Thank you, some clarification and a followup question

Kari, June 11, 2020 - 11:39 pm UTC

Chris,

Thank you for your reply. I was a little bit afraid to ask the question knowing that my coding has its shortcomings. That said, I have looked at several commercial and open-source tools and felt they all are were lagging one or more features, mainly in the way they handled the packages.

Among the tools I looked at was also SQL Developer (and others based on the same JavaDoc approach), they all created documentation in HTML format. Perhaps I should have provided more background explanation, but my aim was to a) to ask a question that I feel others may have and b) present what I have done and to get some new ideas and help with the coding.

We use a 3rd party tool to document more than just the database, and while the tool supports most of the things in Oracle DB, it cannot break down the package to function/procedure level, it can only document packages as a whole.

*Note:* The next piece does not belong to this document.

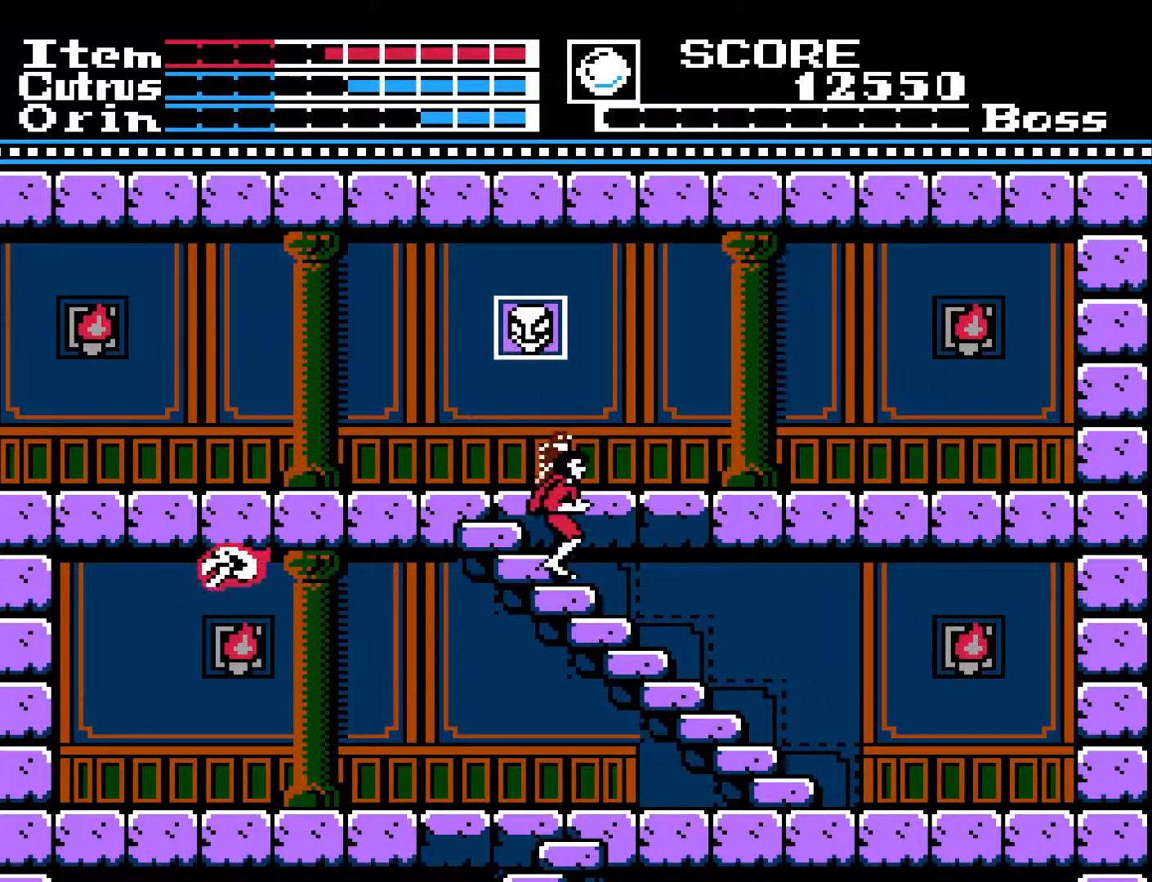
{"buttons": ["DPAD_DOWN"], "left_stick": "center", "right_stick": "center", "events": []}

The database the 3rd party tool uses is open, so the code included in the question is used to add that additional data to that database.

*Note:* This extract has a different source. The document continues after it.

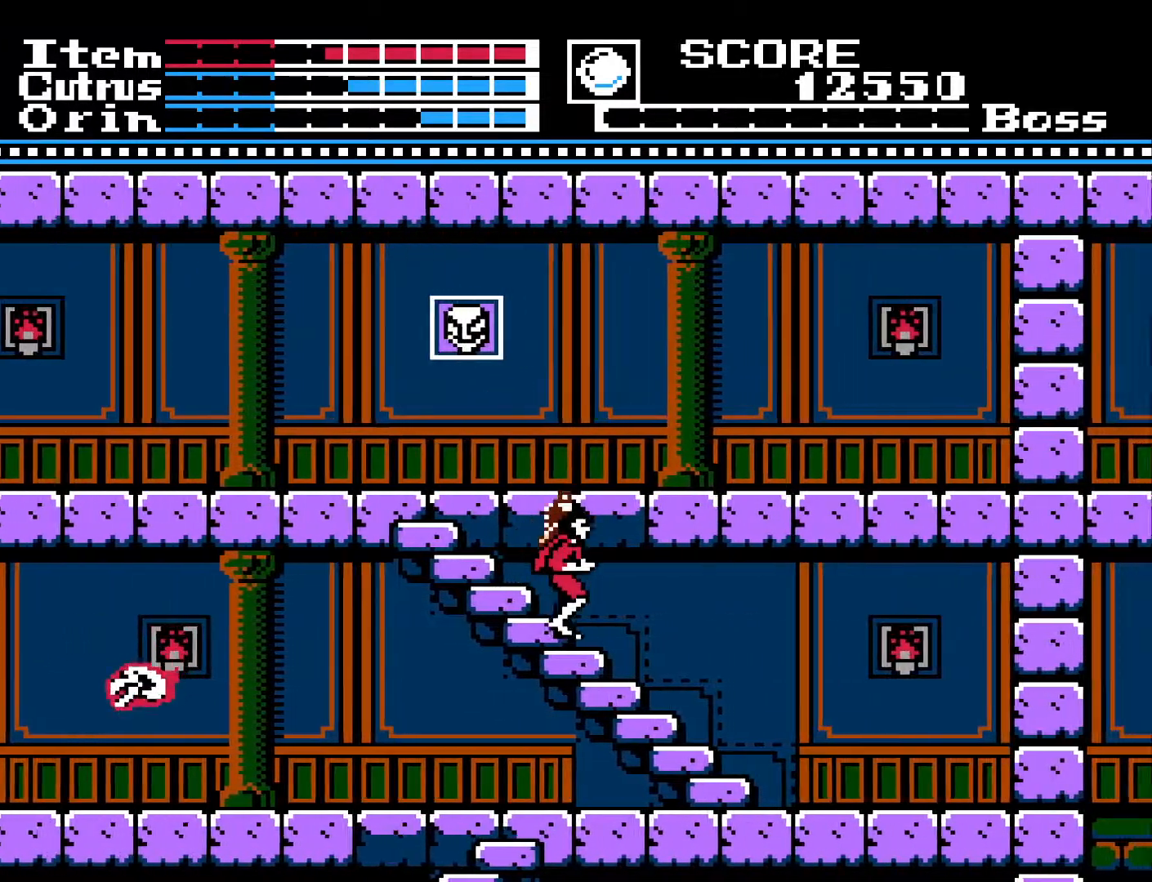
{"buttons": ["DPAD_DOWN"], "left_stick": "center", "right_stick": "center", "events": []}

The above code works for us, but I agree, it doesn’t cover all cases.

To reply to your points:
1) We use GitHub (Previously Subversion) for source control
2) We do comment our PL/SQL in such a way, e.g., DBDoc conforms to, and we have used SQL Developers to create HTML documentation. As far as I understand, DBDoc doesn't show the code for each function/procedure, just the API. For our purposes, we need the package code also be in the documentation and have text format (not HTML).
3) Yes, you are right; the whole thing should be case-insensitive and will incorporate that
4) Yes, you are right about the nested units. We don’t have any of those, so the issue didn’t come up.
5) PL/Scope I was not aware of – will have a look at that in more detail

One followup question, would you give your opinion, why does the LEAD kill the performance? (I”m thinking that the data is already at that point collected, so didn’t expect that adding analytics functions to the quesry to have such an effect).

Thank you again for your advice.
Kari





Chris Saxon
June 12, 2020 - 8:17 am UTC

As far as I understand, DBDoc doesn't show the code for each function/procedure, just the API

The example on Jeff's site shows the code

https://www.thatjeffsmith.com/dbdoc/index.html

They've added support for package bodies to this too.

why does the LEAD kill the performance?

Adding LEAD has little extra overhead on my database, so I'm not sure.

I'm guessing you've got lots more PL/SQL source than me and the hit comes from the ORDER BY; possibly the data set is too big to sort in memory.

Thank you

Kari, June 13, 2020 - 10:04 am UTC

Thanks, I'll have a nw look at SQL developer.

We have some 50+ packages, some fairly large, so it may well be the order by and a memory thing.